Texte source>
Pour commencer, j’aimerais comprendre un peu mieux qui tu es, d’où tu viens si tu peux te présenter en quelques mots.
Je m’appelle Feven, je suis d’origine érythréenne, j’ai 25 ans et je suis en Suisse depuis huit ans maintenant. J’ai grandi en Érythrée et je suis venue à Genève pour rejoindre mes parents qui étaient là avant moi. Mon père est venu le premier, puis ma mère avec mon petit frère et enfin, ma sœur et moi.
Pourrais-tu m’en dire plus ?
Mon père est venu en Suisse fin 2011 en tant que réfugié politique, comme la plupart des Erythréens. Il a pu réunir sa famille quand il a eu son permis. Ma mère a fait la guerre il y a trente ans, ce qui lui a permis de quitter le pays plus facilement avec notre petit frère qui était jeune. À ma sœur et moi, on nous a refusé le passeport. Il a fallu qu’on trouve une autre solution. Tu ne peux pas simplement prendre l’avion et partir quand tu es jeune, tu dois rester pour le service militaire.
Comment s’est déroulé votre départ ?

Données fournies>
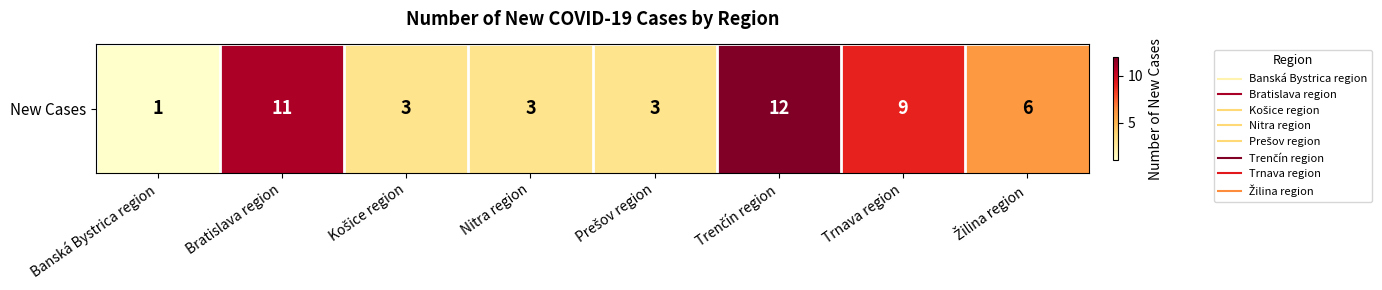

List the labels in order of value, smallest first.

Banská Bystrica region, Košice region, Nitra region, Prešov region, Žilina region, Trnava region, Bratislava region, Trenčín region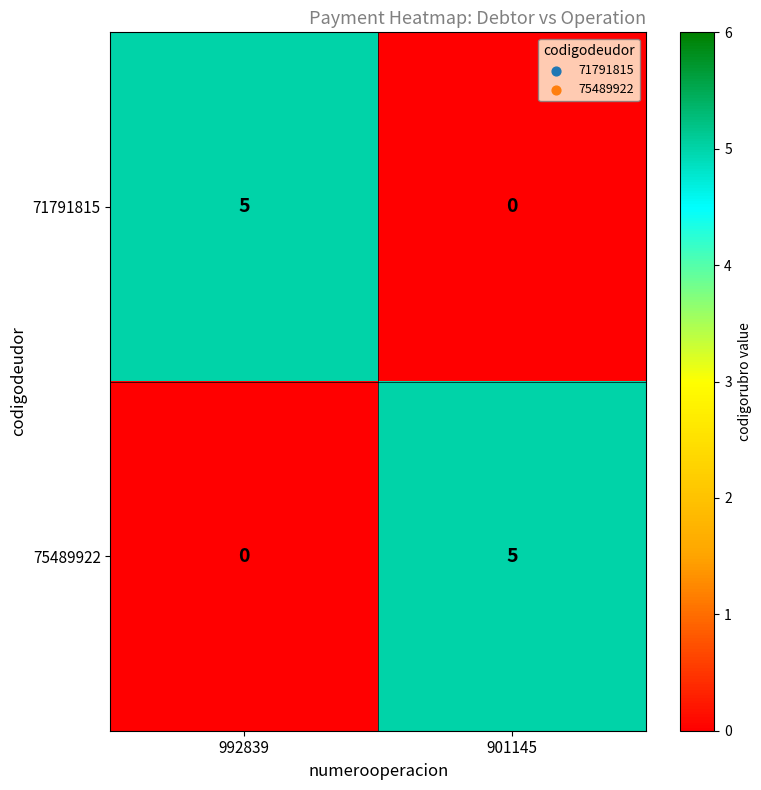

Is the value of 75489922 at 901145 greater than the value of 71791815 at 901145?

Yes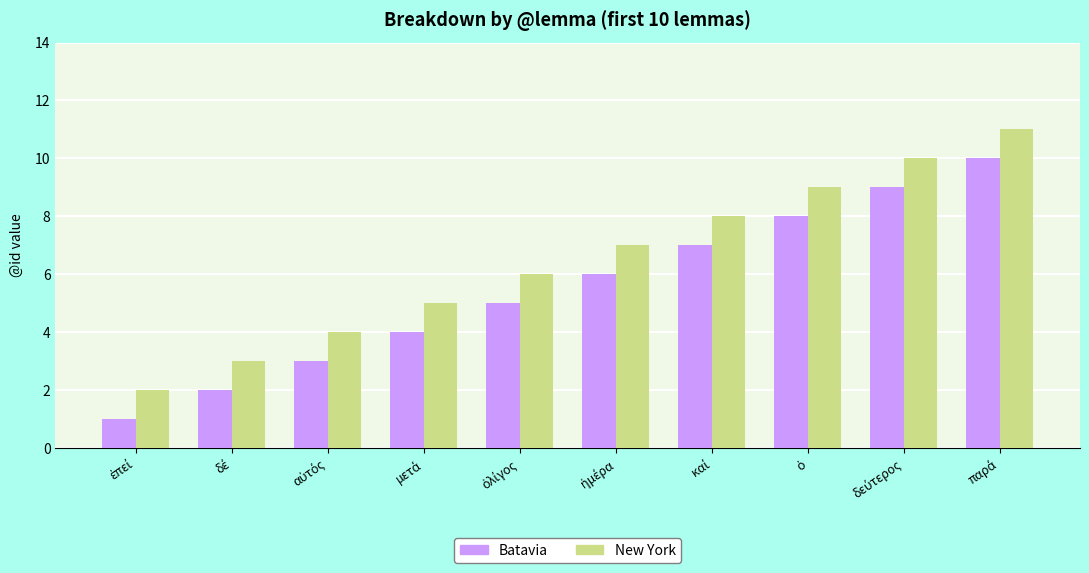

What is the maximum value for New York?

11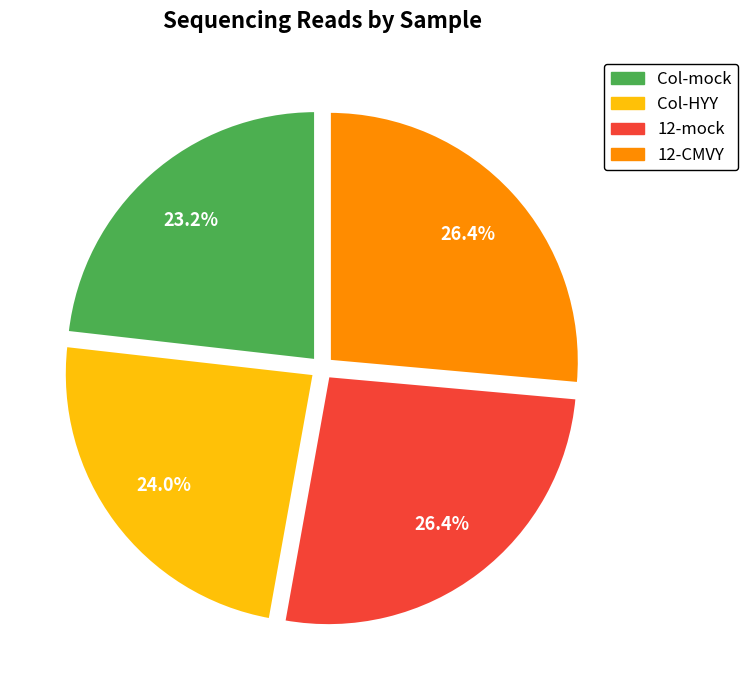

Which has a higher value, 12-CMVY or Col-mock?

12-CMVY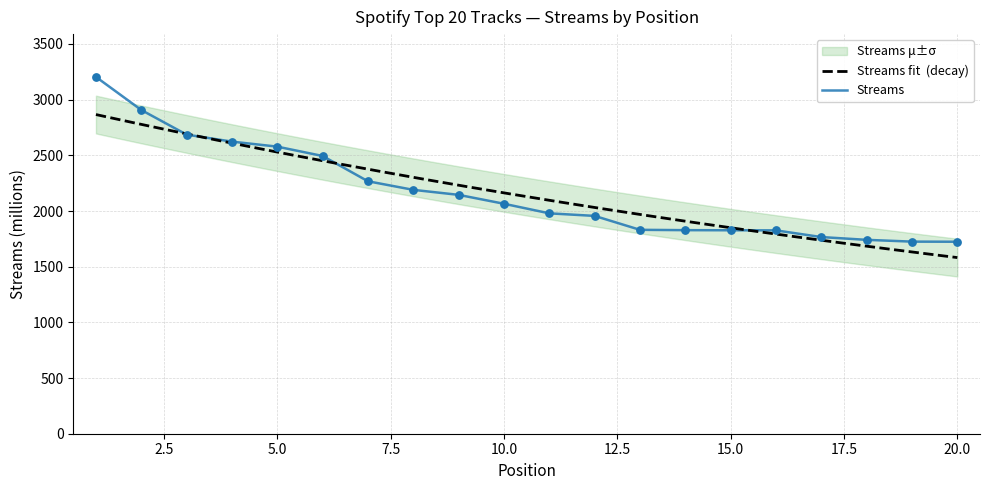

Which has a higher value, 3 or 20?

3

D'après le texte>
a) D'après le texte source, quand le père de Feven est-il arrivé en Suisse ?
b) Reproduisez à l'identique le passage du texte source qui commence par « Je m’appelle Feven, je » et se poursuit jusqu'à « sœur et moi. ».

Réponses aux activités>
a) Fin 2011.

b)
Je m’appelle Feven, je suis d’origine érythréenne, j’ai 25 ans et je suis en Suisse depuis huit ans maintenant. J’ai grandi en Érythrée et je suis venue à Genève pour rejoindre mes parents qui étaient là avant moi. Mon père est venu le premier, puis ma mère avec mon petit frère et enfin, ma sœur et moi.